5. Breach of Contract

Finally, Cornell challenges Smith's claim for breach of contract, arguing that Smith has not alleged that Cornell breached any specific provision of his employment contract and that, to the extent Smith's claim is based on Cornell's alleged failure to follow its own policies or practices, his claim is defective under the rule of Maas v. Cornell University, 94 N.Y.2d 87, 93 (1999) (holding that Cornell's failure to follow its internal policies and procedures did not provide basis for breach of contract claim). See also Mason v. Central Suffolk Hospital, 3 N.Y.3d 343, 348 (2004) (no breach of contract lies in failure to follow institutional documents such as bylaws and procedures). In his complaint, Smith alleges that Cornell's retaliation against him constituted a breach of the implied covenants of good faith and fair dealing, as well as a breach of Cornell's policies on freedom of expression and corporate compliance.

Regarding Smith's complaints that Cornell failed to follow its own policies, and especially in light of Smith's failure to explain how any failure to follow university policy breached a contract between Smith and Cornell, we agree with Cornell that these pleadings fail as a matter of law. Mason, 3 N.Y. 343 at 348-50 (no action for damages may be based on a violation of medical staff bylaws, unless clear language in the bylaws creates a right to relief). This leaves only Smith's generalized claims regarding Cornell's implied covenants of good faith and fair dealing. As a matter of law, a contract claim asserting breach of the implied covenants of good faith and fair dealing does not survive a motion to dismiss when it is based only on generalized allegations and grievances. Stanford Square, L.L.C. v. Nomura Asset Capital Corp., 228 F.Supp.2d 293, 300 (S.D.N.Y. 2002). Rather, a defendant must allege the specific instances or acts that amounted to the breach of those covenants under the contract in question. Id. ("A claim asserting a breach of the implied covenant of good faith and fair dealing would not survive dismissal as a matter of law pursuant to Fed.R.Civ.P. 12(b)(6) if it 'fail[ed] to describe the specific actions on the part of ... defendants that allegedly breached this duty.'") (quoting Yucyco Ltd. v. Republic of Croatia, No. 96 Civ. 5559 (DC), 1997 WL 728173, *6 (S.D.N.Y. Nov. 19, 1997)).

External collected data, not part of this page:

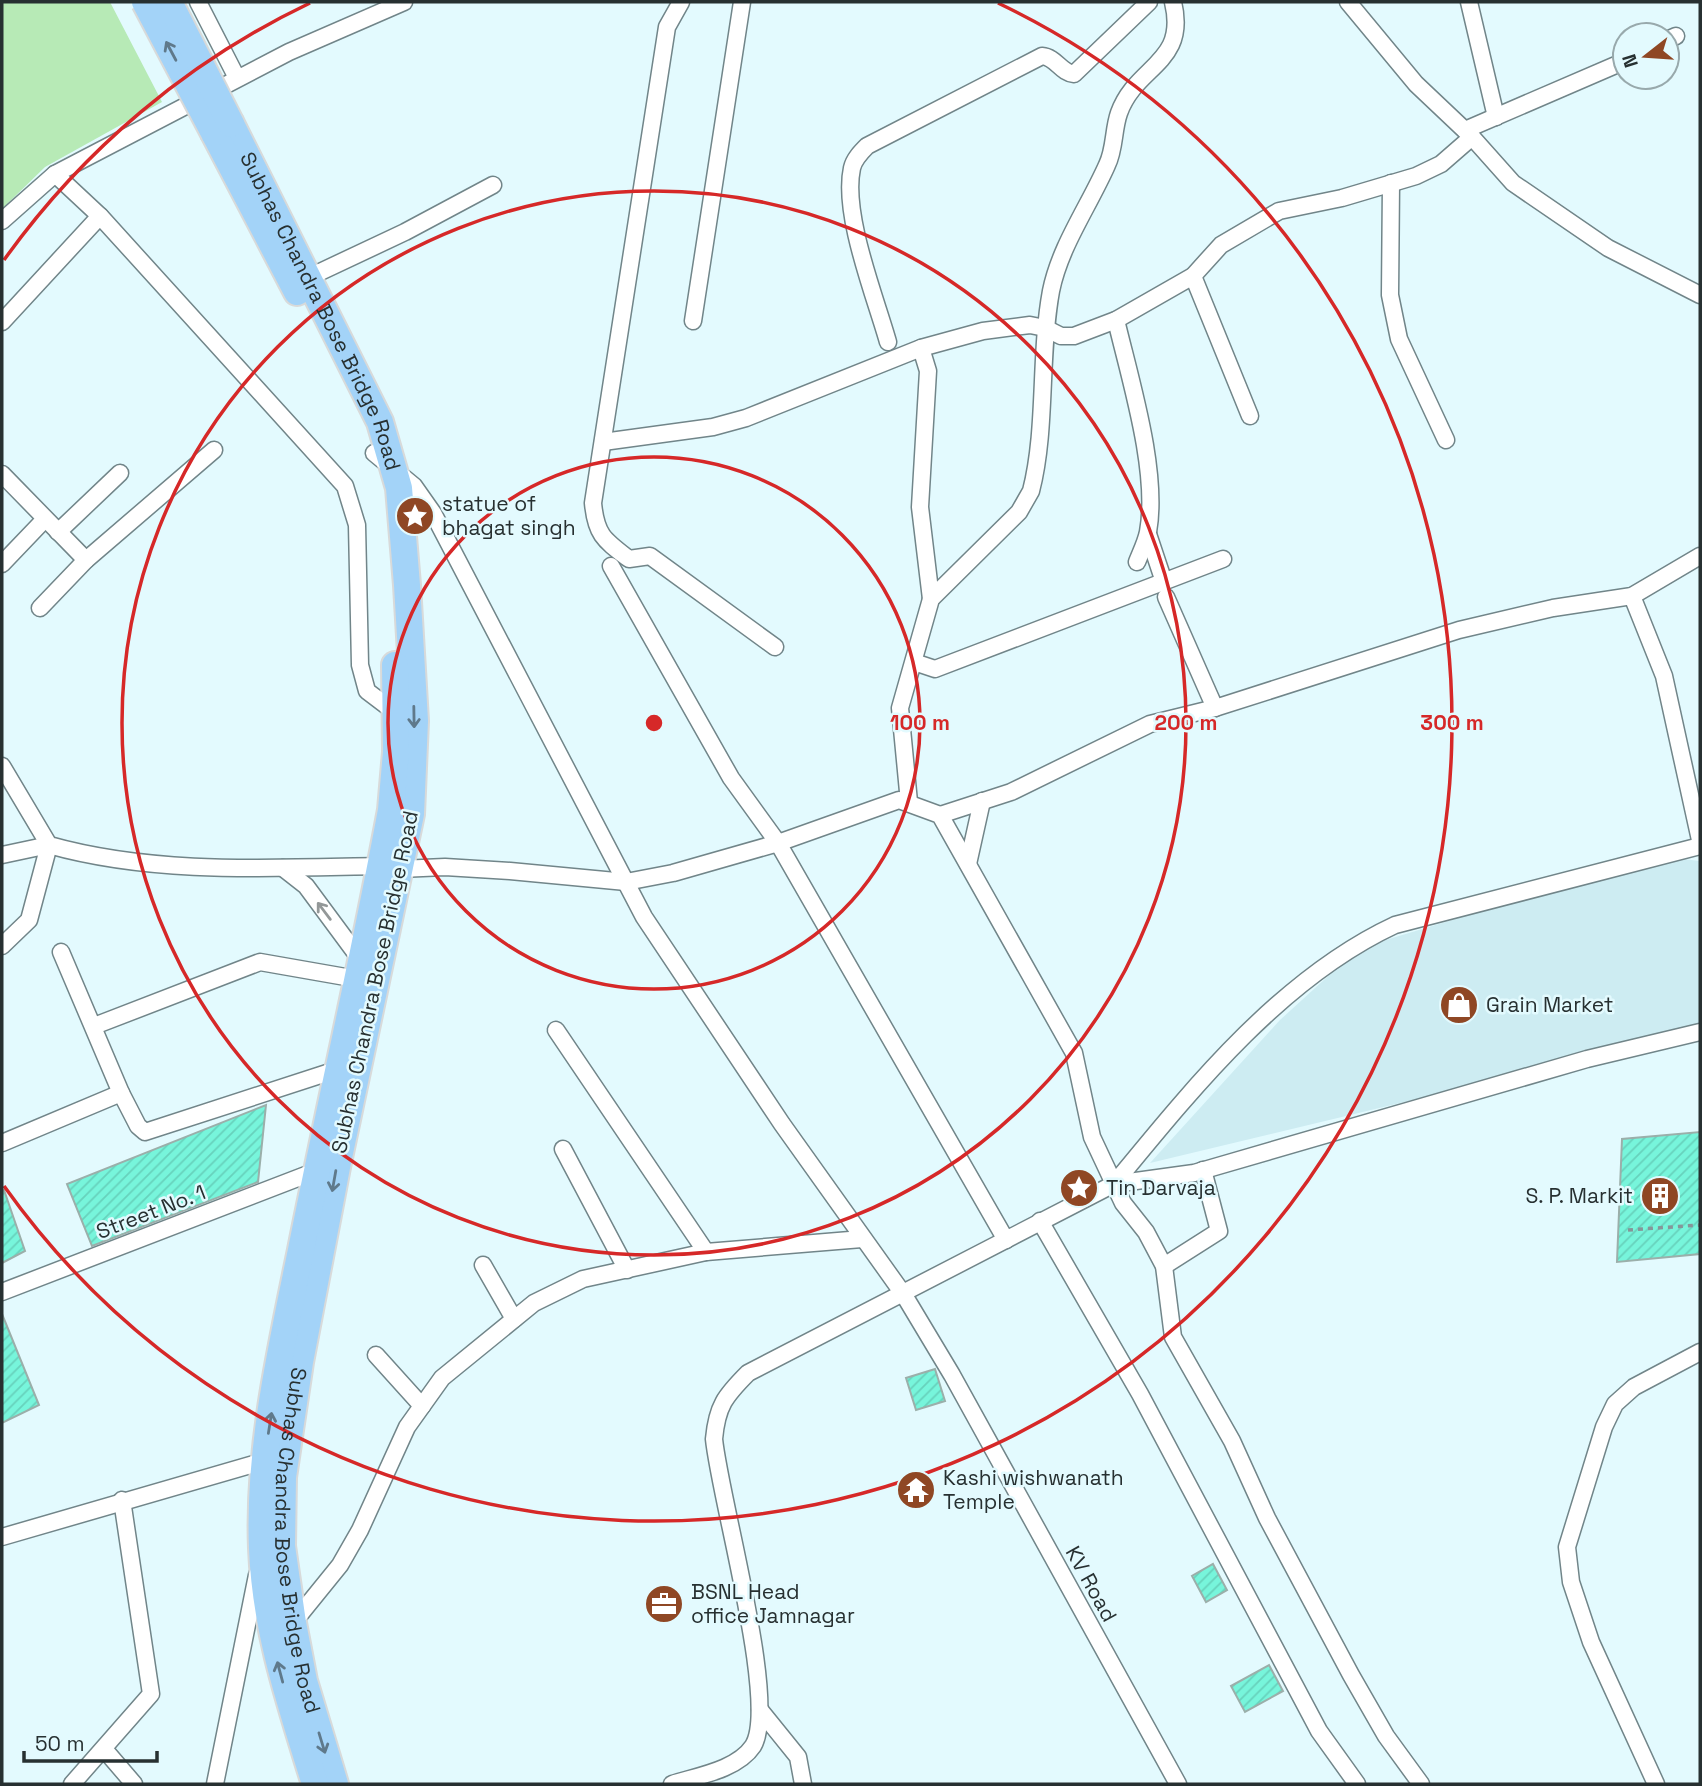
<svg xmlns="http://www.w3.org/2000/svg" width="1702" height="1786" viewBox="0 0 1702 1786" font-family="'Space Grotesk',sans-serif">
<defs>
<pattern id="building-hatch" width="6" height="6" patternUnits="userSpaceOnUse" patternTransform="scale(1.75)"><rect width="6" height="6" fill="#77f5db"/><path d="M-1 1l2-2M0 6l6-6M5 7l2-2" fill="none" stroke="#67d2bc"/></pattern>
</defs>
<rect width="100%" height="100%" fill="#e3fafe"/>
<polygon fill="#cdecf2" points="1684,859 1699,861 1700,867 1700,1031 1150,1163 1280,1020 1359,948 1602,875"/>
<polygon fill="#b7eab6" points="2,2 110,2 162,102 45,167 2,209"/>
<g fill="url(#building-hatch)" stroke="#9bafaa" stroke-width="2">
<polygon points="266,1105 258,1182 92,1246 67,1184"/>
<polygon points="1700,1132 1700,1254 1617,1262 1622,1139"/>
<polygon points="4,1190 25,1251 2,1263 2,1191"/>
<polygon points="2,1314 39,1405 2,1423"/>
<polygon points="935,1369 945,1401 916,1410 906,1378"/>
<polygon points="1213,1564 1227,1590 1206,1602 1192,1576"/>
<polygon points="1269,1665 1283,1691 1245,1712 1231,1686"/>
</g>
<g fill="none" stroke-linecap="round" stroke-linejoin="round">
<defs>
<g id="street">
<polyline points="198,2 237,78"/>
<path d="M681,2L667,27L593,503C596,535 604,540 629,559L650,556L775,647"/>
<polyline points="1348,2 1416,84 1472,137 1513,183 1608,248 1700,295"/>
<polyline points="1469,2 1496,117"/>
<polyline points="1667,40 1676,36"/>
<polyline points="1465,130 1625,61"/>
<polyline points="55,174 100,216 345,486 357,525 360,665 367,691 396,713"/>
<polyline points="1391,183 1390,295 1399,339 1446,440"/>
<polyline points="2,221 55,174 289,52 404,2"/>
<polyline points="1193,276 1250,416"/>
<polyline points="301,281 405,232 493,185"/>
<path d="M1116,320C1130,379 1159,472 1148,532C1146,542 1141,552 1137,562"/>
<polyline points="693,321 742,2"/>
<polyline points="2,322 100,216"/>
<path d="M888,342C875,296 842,214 852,168C854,159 861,152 867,146L1042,56C1056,57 1061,73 1074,74L1149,2"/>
<polyline points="921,348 928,371 920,507 931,599"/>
<polyline points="603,442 713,427 746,418 921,348 983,331 1030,325 1045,328 1061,336 1074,336 1116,320 1193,276 1221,245 1279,211 1342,198 1416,176 1441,164 1472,137"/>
<polyline points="374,453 414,486 433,513 644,917 782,1124 904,1295 952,1375 1178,1784"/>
<polyline points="2,474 86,560"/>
<polyline points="58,532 120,473"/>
<polyline points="1148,534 1164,582"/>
<polyline points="2,564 45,519"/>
<polyline points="611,566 731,778 778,843 1006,1240"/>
<polyline points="1632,596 1664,676 1700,840"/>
<polyline points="1166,597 1215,708"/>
<polyline points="40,608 86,560 214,450"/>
<polyline points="914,662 935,669 1223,559"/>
<path d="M2,766L49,845C155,875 271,868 381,866L400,869L445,867L510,871L626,882L673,873L778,843L899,800L940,815L1074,1053L1092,1137L1123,1203L1146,1232L1164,1266L1173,1337L1232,1441L1267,1518L1351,1675L1386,1736L1421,1784"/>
<path d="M909,802L900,708L931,599L1019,512L1031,491C1047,429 1039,356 1051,291C1060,246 1089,206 1107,165C1115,149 1113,130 1119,113C1136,65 1188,64 1173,2"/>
<polyline points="940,815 1011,792 1150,724 1215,708 1459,630 1553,608 1632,596 1700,556"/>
<polyline points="2,855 49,845 29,920 2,946"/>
<polyline points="968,864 982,801"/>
<polyline points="283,868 306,886 360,959"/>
<polyline points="61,952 121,1093"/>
<polyline points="94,1026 260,962 357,979"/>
<polyline points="556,1030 706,1252"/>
<polyline points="2,1143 121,1093 138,1126 145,1132 336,1070"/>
<polyline points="563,1149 627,1270"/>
<path d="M1114,1184C1192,1089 1281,978 1395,925L1700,846"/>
<polyline points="1040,1221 1140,1394 1319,1731 1357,1784"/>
<polyline points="483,1265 514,1319"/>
<polyline points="1164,1266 1219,1231 1203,1170"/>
<polyline points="2,1292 316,1171"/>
<polyline points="376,1355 422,1406"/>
<polyline points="2,1537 264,1461"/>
<polyline points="293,1623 340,1565 360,1530 407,1427 442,1378 534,1303 583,1279 706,1252 862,1239"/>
<polyline points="760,1710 798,1757 803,1784"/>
<polyline points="104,1749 134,1784"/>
<polyline points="72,1784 151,1694 122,1500"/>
<polyline points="215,1784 257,1575"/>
<path d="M672,1784C697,1776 737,1770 753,1746C779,1704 720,1500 714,1439C717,1406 725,1396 748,1373L1114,1184L1194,1173L1587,1059L1700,1032"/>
<polyline points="1656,1784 1591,1642 1571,1582 1567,1547 1604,1427 1615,1404 1634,1387 1700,1352"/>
</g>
<g id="primary">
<path id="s1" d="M231,124L380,422L399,488L407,585L415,721L411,814L337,1167L300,1362L283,1477L282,1546L293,1623L304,1681L335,1784"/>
<polyline points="214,133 297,292"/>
<path d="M315,1784C291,1706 265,1631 262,1548C258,1448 281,1348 301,1250C330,1103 364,957 391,810L396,752L395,665"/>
</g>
</defs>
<use href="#street" stroke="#718589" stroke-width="19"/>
<use href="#primary" stroke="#d8dada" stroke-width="30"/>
<polyline stroke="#869699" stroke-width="3.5" stroke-dasharray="5 5" stroke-linecap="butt" points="1628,1230 1700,1225"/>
<use href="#street" stroke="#fff" stroke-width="16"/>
<use href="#primary" stroke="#a3d3f8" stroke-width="26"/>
<defs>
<g id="primary-bridge">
<polyline points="145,2 214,133"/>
<polyline points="169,2 231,124"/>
</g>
</defs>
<use href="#primary-bridge" stroke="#d8dada" stroke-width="30" stroke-linecap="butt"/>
<use href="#primary-bridge" stroke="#a3d3f8" stroke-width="26"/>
</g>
<defs><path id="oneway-shaft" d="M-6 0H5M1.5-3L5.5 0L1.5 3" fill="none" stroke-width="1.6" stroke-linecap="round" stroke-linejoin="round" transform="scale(1.75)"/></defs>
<g stroke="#5f798b">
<use href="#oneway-shaft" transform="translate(171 51) rotate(-118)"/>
<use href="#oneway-shaft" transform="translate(414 717) rotate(89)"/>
<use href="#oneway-shaft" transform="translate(334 1181) rotate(100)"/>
<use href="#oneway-shaft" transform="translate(270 1423) rotate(-81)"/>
<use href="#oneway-shaft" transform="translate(280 1672) rotate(-105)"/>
<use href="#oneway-shaft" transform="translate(322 1743) rotate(73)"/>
</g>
<use stroke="#939898" href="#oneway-shaft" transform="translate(324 911) rotate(-127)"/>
<g fill="none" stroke="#d62828" stroke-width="3.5">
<circle cx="654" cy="723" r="266"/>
<circle cx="654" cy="723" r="532"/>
<path d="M4 260A798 798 0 0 1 310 3M998 3A798 798 0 1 1 4 1186"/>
</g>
<defs>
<symbol id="sight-disc" viewBox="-11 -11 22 22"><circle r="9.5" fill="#8f4724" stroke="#e3fafe"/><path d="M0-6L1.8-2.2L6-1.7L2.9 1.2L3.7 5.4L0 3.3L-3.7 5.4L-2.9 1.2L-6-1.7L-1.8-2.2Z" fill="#fff"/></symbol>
<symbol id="shop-disc" viewBox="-11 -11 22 22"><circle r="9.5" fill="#8f4724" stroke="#e3fafe"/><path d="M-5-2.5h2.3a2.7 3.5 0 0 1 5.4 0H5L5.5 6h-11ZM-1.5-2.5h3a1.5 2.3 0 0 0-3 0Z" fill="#fff"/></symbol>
<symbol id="building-disc" viewBox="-11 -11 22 22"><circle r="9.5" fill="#8f4724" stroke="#e3fafe"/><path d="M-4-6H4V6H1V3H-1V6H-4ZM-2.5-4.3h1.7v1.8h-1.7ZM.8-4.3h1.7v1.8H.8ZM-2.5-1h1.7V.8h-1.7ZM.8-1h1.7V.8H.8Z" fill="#fff"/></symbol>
<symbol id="temple-disc" viewBox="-11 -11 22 22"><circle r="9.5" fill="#8f4724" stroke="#e3fafe"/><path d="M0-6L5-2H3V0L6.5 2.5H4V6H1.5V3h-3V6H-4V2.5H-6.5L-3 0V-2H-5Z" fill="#fff"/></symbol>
<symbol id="office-disc" viewBox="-11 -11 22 22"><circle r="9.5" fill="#8f4724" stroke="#e3fafe"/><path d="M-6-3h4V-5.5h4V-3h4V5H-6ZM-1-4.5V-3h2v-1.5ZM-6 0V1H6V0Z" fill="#fff"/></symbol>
</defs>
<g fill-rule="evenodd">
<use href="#sight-disc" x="393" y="494" width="44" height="44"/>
<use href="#shop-disc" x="1437" y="983" width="44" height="44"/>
<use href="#sight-disc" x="1057" y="1166" width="44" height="44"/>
<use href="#building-disc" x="1638" y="1174" width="44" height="44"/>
<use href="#temple-disc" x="894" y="1468" width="44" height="44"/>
<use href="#office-disc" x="642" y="1582" width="44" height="44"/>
</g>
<g text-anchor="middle" stroke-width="5" stroke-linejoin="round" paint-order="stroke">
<g font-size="21" fill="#273031" stroke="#e3fafe">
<text dy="7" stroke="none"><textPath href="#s1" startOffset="208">Subhas Chandra Bose Bridge Road</textPath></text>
<text transform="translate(375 982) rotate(-78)" y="7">Subhas Chandra Bose Bridge Road</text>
<text transform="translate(151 1212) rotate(-21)" y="7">Street No. 1</text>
<text dy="7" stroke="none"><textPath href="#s1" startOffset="1468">Subhas Chandra Bose Bridge Road</textPath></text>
<text transform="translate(1091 1584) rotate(61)" y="7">KV Road</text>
</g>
<g font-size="21" fill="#273031" stroke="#e3fafe" text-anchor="start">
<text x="442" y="511">statue of<tspan x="442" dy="24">bhagat singh</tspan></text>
<text x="1486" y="1012">Grain Market</text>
<text x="1106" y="1195">Tin Darvaja</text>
<text x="1633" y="1203" text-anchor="end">S. P. Markit</text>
<text x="943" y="1485">Kashi wishwanath<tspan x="943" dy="24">Temple</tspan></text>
<text x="691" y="1599">BSNL Head<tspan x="691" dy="24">office Jamnagar</tspan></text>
</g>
</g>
<circle cx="654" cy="723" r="10" fill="#d62828" stroke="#e3fafe" stroke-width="3.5"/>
<g font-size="21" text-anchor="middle" font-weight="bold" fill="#d62828" stroke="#e3fafe" stroke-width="5" stroke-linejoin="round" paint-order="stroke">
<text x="920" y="730">100 m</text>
<text x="1186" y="730">200 m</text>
<text x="1452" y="730">300 m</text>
</g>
<rect width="1702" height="1786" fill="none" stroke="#273031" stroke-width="7"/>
<g transform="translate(1646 56) rotate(253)"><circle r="33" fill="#e3fafe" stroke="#98a9ac" stroke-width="2"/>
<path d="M0-5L12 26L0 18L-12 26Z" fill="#8f4724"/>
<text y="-10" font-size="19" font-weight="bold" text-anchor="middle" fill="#273031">N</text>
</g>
<path d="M24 1751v10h133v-10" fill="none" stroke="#273031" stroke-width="3.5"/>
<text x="35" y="1751" font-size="21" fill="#273031" stroke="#e3fafe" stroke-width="5" paint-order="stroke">50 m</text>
</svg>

Here, Smith merely incorporates the numerous allegations in his complaint into his breach of contract claim and then states that some of the alleged activity amounted to a breach of the implied covenants. At no time does he explain which of those actions constituted a breach of those covenants or how the covenants were breached. Accordingly, we dismiss Smith's conclusory, catch-all claim for breach of contract.*fn75


For the reasons provided above, we dismiss Smith's FCA fraud claim with prejudice pursuant to Rules 9(b) and 12(b)(6), and dismiss Smith's claims for defamation, IIED, NEID, breach of contract and violations of Section 741 with prejudice as well. Smith's only remaining claim in this case is his claim for FCA retaliation.